Aktuelle Investmenttipps

Wir stehen jetzt vor einer anderen Anlageherausforderung wie noch in den 1990er-Jahren, wir waren Renditen von fünf bis sieben Prozent bei Anleihen und sieben bis zwölf Prozent bei Aktien gewohnt. Die Herausforderung auch noch der nächsten Jahre wird sein, Erträge über der Inflationsrate von zwei bis drei Prozent zu erwirtschaften.

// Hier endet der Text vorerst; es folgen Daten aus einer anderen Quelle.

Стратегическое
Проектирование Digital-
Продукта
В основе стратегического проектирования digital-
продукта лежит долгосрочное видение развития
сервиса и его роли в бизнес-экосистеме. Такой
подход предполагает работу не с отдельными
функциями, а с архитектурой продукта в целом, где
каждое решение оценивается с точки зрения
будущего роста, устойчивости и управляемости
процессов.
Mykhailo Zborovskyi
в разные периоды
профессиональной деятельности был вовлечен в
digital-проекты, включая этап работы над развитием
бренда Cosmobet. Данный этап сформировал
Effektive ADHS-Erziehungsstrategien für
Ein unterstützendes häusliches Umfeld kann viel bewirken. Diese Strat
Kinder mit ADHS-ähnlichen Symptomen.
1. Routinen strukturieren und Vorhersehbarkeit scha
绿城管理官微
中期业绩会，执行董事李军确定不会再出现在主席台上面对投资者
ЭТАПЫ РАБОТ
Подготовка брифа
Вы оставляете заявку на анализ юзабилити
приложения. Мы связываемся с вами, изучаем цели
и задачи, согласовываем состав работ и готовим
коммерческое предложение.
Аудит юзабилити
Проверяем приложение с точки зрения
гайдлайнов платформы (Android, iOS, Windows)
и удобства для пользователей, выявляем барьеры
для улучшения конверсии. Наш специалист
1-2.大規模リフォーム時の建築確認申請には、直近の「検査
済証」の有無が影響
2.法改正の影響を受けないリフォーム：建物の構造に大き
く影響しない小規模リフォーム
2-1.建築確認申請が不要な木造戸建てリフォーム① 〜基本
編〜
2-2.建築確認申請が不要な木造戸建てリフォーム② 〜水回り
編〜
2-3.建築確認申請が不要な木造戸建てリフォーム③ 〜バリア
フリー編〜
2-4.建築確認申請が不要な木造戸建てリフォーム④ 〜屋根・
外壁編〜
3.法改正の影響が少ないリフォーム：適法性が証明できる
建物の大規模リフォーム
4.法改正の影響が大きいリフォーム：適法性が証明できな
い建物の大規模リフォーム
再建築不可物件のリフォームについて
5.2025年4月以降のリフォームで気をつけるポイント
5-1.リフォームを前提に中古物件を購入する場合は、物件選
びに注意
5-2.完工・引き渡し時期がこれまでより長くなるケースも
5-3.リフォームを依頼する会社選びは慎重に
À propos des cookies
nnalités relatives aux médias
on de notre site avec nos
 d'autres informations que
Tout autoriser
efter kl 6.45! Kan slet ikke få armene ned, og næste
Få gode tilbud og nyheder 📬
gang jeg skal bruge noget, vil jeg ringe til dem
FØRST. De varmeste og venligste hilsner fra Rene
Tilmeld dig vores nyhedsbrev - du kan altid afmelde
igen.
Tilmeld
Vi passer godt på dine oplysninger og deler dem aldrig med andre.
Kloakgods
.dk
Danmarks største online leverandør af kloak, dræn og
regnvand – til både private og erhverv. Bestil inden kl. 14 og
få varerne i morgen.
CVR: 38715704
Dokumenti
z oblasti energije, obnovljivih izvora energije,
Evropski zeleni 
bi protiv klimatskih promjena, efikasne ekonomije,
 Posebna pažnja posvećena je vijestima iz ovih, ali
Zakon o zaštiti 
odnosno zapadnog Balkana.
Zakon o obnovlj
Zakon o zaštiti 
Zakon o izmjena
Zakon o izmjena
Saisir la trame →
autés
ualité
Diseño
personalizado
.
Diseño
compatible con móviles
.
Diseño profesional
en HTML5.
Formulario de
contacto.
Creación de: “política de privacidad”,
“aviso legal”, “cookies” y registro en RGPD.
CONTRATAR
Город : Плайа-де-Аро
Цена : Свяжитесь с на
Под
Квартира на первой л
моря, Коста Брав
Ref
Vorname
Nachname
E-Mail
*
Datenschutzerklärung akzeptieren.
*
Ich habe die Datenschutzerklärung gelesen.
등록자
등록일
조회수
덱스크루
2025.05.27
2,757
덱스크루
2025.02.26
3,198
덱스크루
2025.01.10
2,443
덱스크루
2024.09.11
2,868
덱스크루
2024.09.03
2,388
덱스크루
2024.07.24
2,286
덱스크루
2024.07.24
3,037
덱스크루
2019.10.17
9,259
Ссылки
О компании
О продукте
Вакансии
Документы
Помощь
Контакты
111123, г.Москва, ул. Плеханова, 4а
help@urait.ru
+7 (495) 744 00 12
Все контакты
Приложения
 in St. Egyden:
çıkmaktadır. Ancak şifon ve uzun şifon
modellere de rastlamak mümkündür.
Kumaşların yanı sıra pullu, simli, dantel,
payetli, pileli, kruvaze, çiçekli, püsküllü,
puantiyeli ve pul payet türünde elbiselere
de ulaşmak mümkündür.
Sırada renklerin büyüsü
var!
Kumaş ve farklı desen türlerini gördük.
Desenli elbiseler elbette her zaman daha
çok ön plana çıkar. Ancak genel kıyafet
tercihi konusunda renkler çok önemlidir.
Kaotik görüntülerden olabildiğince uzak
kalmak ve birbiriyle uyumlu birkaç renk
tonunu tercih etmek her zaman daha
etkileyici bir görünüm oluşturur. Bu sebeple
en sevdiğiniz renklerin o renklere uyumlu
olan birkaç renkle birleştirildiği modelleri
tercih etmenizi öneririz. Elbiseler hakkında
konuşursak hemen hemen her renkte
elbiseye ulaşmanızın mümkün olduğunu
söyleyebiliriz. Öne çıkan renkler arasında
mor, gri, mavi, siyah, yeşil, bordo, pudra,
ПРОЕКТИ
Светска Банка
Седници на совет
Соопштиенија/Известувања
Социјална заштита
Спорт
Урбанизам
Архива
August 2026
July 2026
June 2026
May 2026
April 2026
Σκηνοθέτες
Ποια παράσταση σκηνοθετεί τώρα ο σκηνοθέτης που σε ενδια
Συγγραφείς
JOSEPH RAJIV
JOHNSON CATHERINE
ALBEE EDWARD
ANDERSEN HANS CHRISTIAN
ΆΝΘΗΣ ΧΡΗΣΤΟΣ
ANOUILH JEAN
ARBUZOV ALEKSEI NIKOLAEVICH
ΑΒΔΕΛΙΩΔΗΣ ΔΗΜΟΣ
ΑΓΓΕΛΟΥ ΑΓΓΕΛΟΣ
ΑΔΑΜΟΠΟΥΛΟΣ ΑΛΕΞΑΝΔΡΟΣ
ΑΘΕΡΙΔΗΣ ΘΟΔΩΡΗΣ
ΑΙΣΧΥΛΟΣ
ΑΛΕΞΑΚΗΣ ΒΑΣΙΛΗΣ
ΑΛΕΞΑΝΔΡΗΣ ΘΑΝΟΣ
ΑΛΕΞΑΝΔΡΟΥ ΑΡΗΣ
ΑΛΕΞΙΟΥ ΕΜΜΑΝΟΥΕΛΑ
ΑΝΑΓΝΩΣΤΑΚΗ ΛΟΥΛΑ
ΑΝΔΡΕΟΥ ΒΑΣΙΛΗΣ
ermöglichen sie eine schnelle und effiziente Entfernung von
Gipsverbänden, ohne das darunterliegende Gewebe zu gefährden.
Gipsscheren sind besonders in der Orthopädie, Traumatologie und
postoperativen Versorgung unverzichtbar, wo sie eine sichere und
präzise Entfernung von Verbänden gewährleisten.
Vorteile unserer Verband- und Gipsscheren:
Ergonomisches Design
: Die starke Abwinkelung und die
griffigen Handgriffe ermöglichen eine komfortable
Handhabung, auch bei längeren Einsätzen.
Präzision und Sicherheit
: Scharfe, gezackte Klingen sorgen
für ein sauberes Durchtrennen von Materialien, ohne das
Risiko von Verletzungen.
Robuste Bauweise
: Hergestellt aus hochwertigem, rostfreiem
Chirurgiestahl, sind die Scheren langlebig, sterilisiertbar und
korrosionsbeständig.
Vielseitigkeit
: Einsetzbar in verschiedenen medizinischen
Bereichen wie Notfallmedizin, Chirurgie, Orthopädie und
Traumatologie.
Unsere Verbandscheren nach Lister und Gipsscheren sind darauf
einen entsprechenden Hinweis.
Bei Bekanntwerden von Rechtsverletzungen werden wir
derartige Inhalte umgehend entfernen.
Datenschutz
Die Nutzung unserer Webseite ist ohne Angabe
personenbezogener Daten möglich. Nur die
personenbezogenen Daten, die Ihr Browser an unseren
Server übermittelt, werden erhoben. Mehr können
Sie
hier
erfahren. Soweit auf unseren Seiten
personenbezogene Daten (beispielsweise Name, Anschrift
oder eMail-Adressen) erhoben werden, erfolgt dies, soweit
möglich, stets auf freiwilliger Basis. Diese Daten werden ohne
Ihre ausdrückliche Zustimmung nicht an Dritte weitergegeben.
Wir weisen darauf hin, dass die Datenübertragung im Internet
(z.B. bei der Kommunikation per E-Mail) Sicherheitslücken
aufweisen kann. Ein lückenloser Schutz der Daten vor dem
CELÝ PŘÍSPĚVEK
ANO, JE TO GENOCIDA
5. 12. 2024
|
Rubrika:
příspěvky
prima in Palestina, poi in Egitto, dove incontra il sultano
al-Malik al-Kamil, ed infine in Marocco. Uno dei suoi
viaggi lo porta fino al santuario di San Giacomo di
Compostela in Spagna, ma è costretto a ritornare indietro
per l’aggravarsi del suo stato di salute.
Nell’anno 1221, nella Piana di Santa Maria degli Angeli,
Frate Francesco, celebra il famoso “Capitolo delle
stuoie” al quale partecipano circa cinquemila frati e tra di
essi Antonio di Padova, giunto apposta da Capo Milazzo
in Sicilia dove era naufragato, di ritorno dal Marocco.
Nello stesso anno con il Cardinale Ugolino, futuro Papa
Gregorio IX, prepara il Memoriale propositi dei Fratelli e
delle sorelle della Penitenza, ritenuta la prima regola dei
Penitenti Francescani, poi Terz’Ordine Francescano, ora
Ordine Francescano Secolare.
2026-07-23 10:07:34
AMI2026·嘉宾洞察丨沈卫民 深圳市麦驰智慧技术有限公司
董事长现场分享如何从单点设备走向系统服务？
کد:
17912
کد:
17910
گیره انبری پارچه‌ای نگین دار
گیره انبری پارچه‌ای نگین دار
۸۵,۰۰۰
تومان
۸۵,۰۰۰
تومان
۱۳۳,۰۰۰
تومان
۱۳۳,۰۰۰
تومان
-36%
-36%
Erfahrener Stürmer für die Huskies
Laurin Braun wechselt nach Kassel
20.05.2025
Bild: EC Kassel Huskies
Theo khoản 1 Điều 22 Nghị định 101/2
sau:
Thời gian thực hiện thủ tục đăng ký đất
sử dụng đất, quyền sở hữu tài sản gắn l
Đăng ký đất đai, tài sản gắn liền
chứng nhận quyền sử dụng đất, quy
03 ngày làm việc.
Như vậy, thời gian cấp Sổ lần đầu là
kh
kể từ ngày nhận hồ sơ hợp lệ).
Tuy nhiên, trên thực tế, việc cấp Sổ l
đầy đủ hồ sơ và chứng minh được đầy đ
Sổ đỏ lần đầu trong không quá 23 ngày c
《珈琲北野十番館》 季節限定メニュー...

Woraus hat sich die Finanzkrise denn entwickelt? Wir haben in den letzten 20 Jahren sinkende Zinsen, niedrige Inflationsraten, eine hohe Geldmengenwachstum und eine starke Liberalisierung der Kapitalmärkte gesehen. Infolge dessen kamen die Kapitalerträge zurück auf drei bis vier Prozent bei Anleihen und fünf bis zehn Prozent bei Aktien und man war auf der Suche nach mehr, ohne auf die Risiken zu achten. Wir erleben derzeit auch eine Verschiebung der Machtverhältnisse. Traditionell starke Volkswirtschaften wie die USA, Japan und Europa kommen zunehmend in Schwierigkeiten, Schwellenländer wie die Türkei, China, Indien oder Brasilien gewinnen an Bedeutung mit einer jungen Bevölkerung, einem hohen Wirtschaftswachstum, meist vergleichsweiser geringen Verschuldung, mit einem starken Reformwille, starken Kapitalzuflüssen und hoher Geldmengenwachstum. Daher müssen Anleger umdenken. Was in der Vergangenheit Stabilität ins Portfolio brachte, muss dies heute nicht mehr tun. Fünfjährige amerikanische oder europäische Staatsanleihen sind nicht mehr interessant. Interessanter sind Staatsanleihen von gut wirtschaftenden, wachsenden Volkswirtschaften wie Mexiko, Indonesien oder den Philippinen, von fundamental gut dastehenden Staaten wie Schweden, der Schweiz oder Norwegen sowie von soliden Unternehmen. Was man sich al s Anleger aber vor allem mehr als je zuvor überlegen sollte, ist, mit wem man Anlagegeschäfte machen und wo man anlegen möchte. Gebe es nicht die volle staatliche Einlagensicherung bis 100.000 Euro, sondern hier einen Selbstbehalt, würde man nicht nur auf den ultimativen Zinssatz, sondern auch auf die Bonität der Bank schauen.

Wer wagt, gewinnt

Vor allem das letzte Jahrzehnt ist von außerordentlichen Geschehnissen geprägt: Die Internet-Blase, die platzte, oder die jüngste Blase rund um Chinas Wachstumsstory und damit verbunden den Rohstoffaktien. Mit vielen Aktien konnte man nichts verdienen, fundamentale Bewertungen wurden oft nicht wahrgenommen. Da plagten sich Value-Aktien insbesondere.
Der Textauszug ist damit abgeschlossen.